A massive security breach exposed the private data of over 500,000 of Google Plus users to third-party developers.
Due to the data exposure, Google is going to shut down the social media network Google+.
What caused the data breach is a security vulnerability that affected one of Google+ People APIs letting third-party developers access the data of more than 500,000 users.
The exposed data included usernames, email addresses, date of birth, profile photos, occupation, and gender-related information.
However, what worried users most is the fact that despite registering the issue in the spring, Google didn’t disclose the flaw in the Google+ due to its fear of reputational damage.
“Google exposed the private data of hundreds of thousands of users of the Google+ social network and then opted not to disclose the issue this past spring, in part because of fears that doing so would draw regulatory scrutiny and cause reputational damage, according to people briefed on the incident and documents reviewed by The Wall Street Journal.” the Wall Street Journal wrote.
“As part of its response to the incident, the Alphabet Inc. unit on Monday announced a sweeping set of data privacy measures that include permanently shutting down all consumer functionality of Google+.”
The company stated that its experts addressed the flaw in March 2018 and they found no evidence that any developers have exploited the flaw to access users data.
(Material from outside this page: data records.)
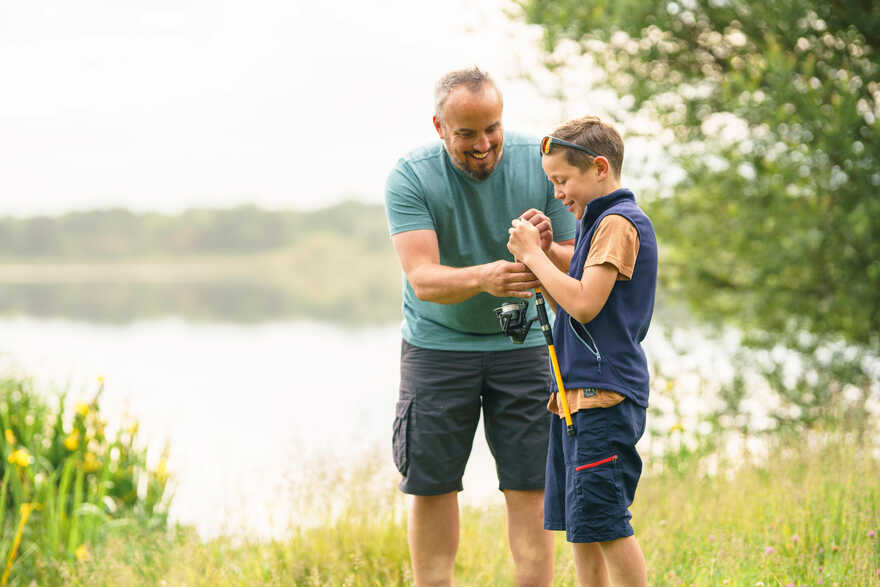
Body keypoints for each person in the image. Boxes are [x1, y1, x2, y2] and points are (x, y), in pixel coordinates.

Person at [385, 67, 577, 587]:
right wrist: (487, 278)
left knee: (532, 483)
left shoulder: (539, 164)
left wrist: (543, 250)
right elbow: (423, 279)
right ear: (439, 127)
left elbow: (571, 264)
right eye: (466, 133)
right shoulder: (411, 174)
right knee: (430, 485)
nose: (482, 144)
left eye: (490, 128)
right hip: (437, 346)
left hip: (526, 345)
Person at [506, 116, 657, 587]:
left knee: (608, 526)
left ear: (599, 168)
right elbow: (568, 306)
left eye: (562, 180)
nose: (557, 193)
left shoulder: (616, 223)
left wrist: (532, 256)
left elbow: (586, 305)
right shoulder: (594, 225)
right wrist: (548, 253)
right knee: (583, 530)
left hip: (603, 398)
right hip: (575, 402)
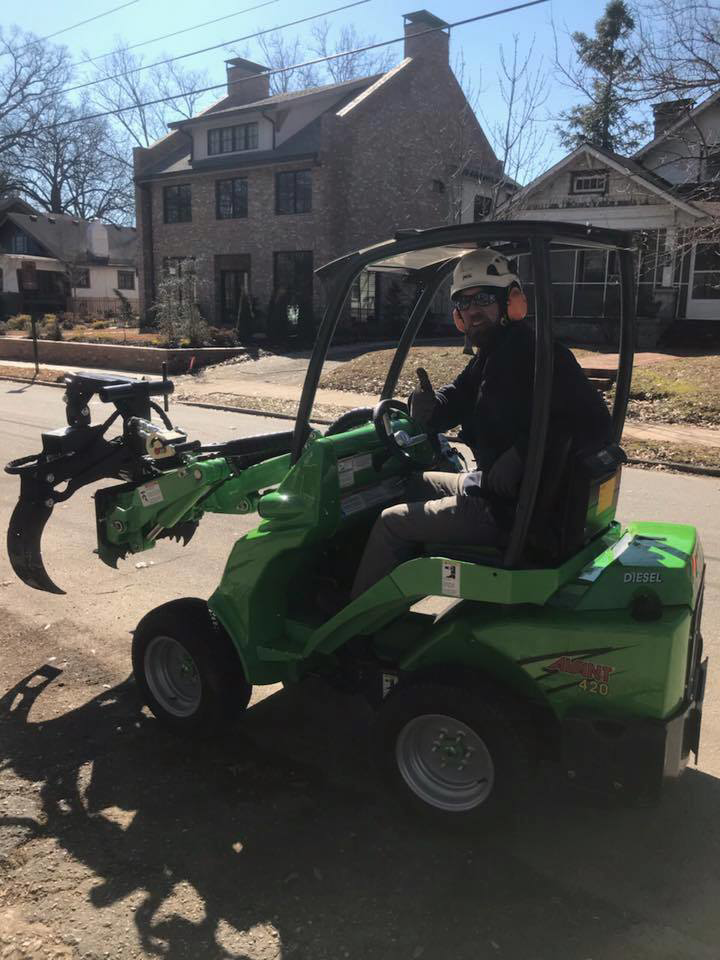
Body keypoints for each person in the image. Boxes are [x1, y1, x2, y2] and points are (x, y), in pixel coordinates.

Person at [350, 248, 614, 599]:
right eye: (464, 302)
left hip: (514, 515)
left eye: (485, 298)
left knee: (390, 524)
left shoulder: (540, 356)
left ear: (512, 301)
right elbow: (456, 398)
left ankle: (357, 635)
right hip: (492, 490)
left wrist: (522, 453)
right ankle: (396, 592)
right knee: (412, 482)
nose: (473, 310)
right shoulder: (493, 354)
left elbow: (596, 425)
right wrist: (429, 406)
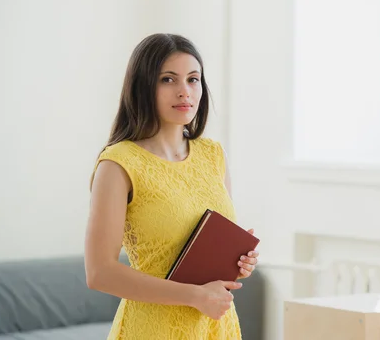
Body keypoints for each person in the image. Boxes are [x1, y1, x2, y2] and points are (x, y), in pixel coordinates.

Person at [84, 33, 259, 339]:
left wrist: (241, 262)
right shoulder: (118, 163)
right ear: (143, 86)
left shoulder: (213, 155)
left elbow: (212, 245)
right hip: (153, 329)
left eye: (193, 79)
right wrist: (194, 296)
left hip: (215, 327)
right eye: (168, 79)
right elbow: (99, 273)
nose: (184, 91)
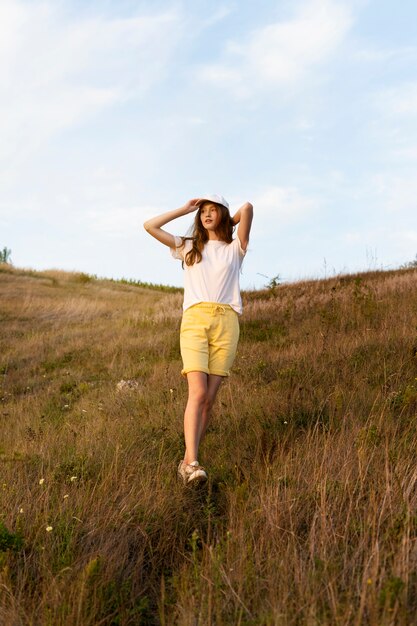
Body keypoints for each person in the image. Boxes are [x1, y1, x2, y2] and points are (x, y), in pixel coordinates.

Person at [143, 194, 253, 485]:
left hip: (227, 323)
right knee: (198, 394)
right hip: (195, 321)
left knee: (209, 400)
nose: (206, 214)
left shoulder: (235, 248)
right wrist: (184, 209)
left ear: (223, 214)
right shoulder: (189, 247)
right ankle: (192, 462)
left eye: (212, 210)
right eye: (203, 211)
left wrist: (227, 222)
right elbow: (149, 226)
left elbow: (248, 208)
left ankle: (187, 460)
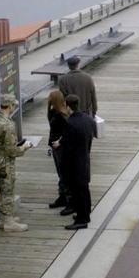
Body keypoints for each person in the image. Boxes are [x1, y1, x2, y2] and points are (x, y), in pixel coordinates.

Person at [0, 94, 32, 232]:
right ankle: (8, 222)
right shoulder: (9, 125)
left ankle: (4, 217)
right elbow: (12, 151)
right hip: (5, 162)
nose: (14, 108)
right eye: (14, 105)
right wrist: (25, 147)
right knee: (7, 190)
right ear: (10, 105)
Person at [62, 94, 96, 230]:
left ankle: (82, 219)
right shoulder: (88, 120)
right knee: (85, 188)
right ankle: (86, 213)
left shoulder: (70, 123)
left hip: (75, 163)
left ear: (68, 106)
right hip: (85, 158)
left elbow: (68, 148)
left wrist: (64, 165)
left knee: (78, 191)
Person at [46, 90, 73, 214]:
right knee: (60, 173)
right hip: (55, 147)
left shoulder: (62, 115)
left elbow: (68, 132)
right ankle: (62, 196)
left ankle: (69, 200)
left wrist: (60, 142)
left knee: (64, 173)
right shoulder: (54, 112)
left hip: (61, 148)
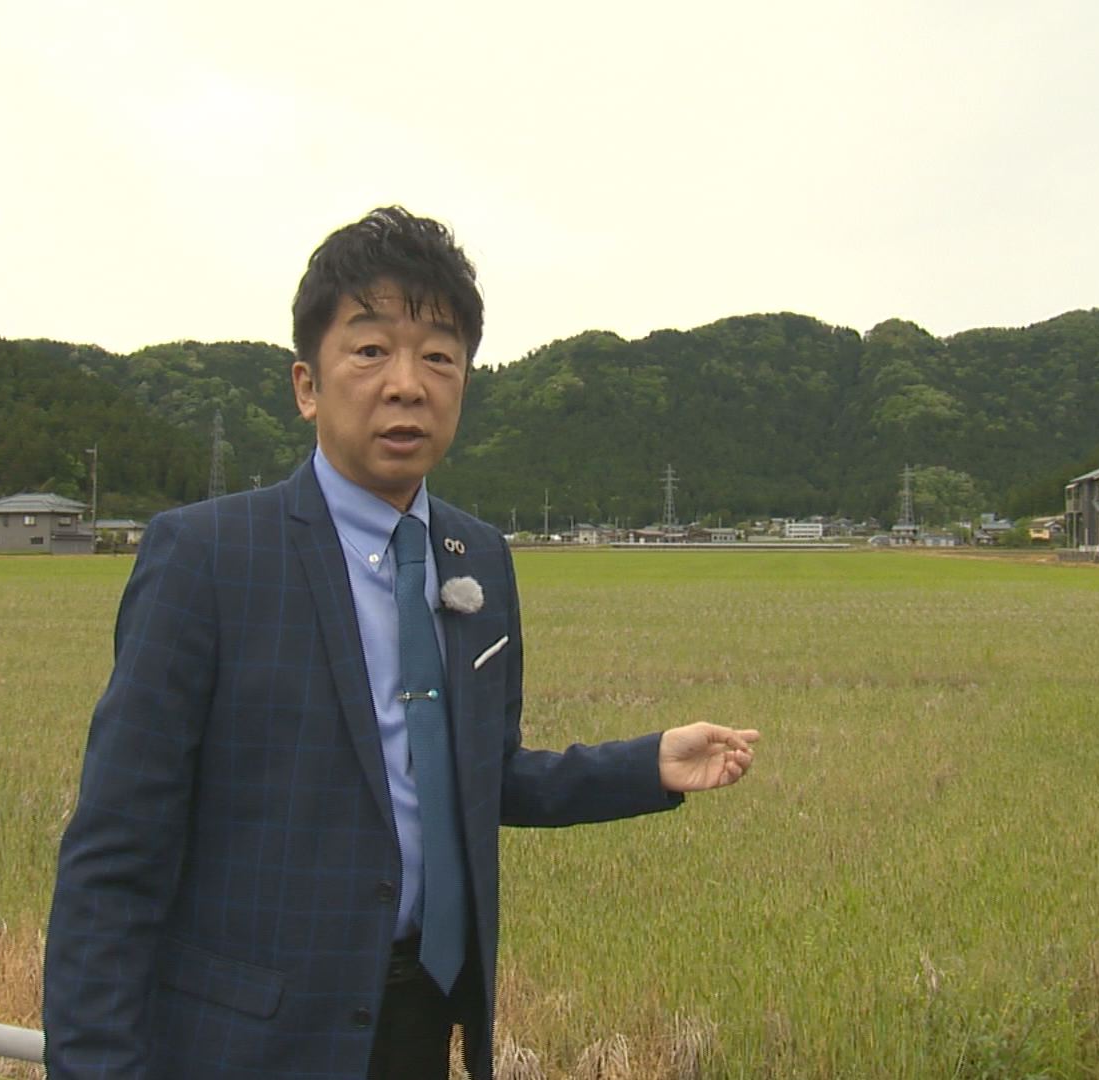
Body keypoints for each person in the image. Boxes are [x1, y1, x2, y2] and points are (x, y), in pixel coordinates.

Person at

The vulnerability was present in the Google+ People APIs since 2015.
“We discovered and immediately patched this bug in March 2018. We believe it occurred after launch as a result of the API’s interaction with a subsequent Google+ code change.” Google wrote in a blog post.
“We made Google+ with privacy in mind and therefore keep this API’s log data for only two weeks. That means we cannot confirm which users were impacted by this bug. However, we ran a detailed analysis over the two weeks prior to patching the bug, and from that analysis, the Profiles of up to 500,000 Google+ accounts were potentially affected. Our analysis showed that up to 438 applications may have used this API.”
Most probably, the company’s decision of not disclosing the vulnerability was influenced by the Cambridge Analytica scandal which occurred at the same time.
“A memo reviewed by the Journal prepared by Google’s legal and policy staff and shared with senior executives warned that disclosing the incident would likely trigger “immediate regulatory interest” and invite comparisons to Facebook’s leak of user information to data firm Cambridge Analytica.” the WSJ reads.
According to security experts, the vulnerability in Google+ is similar to the one recently discovered in Facebook API.
Google reported they would maintain Google+ only for Enterprise users in August 2019.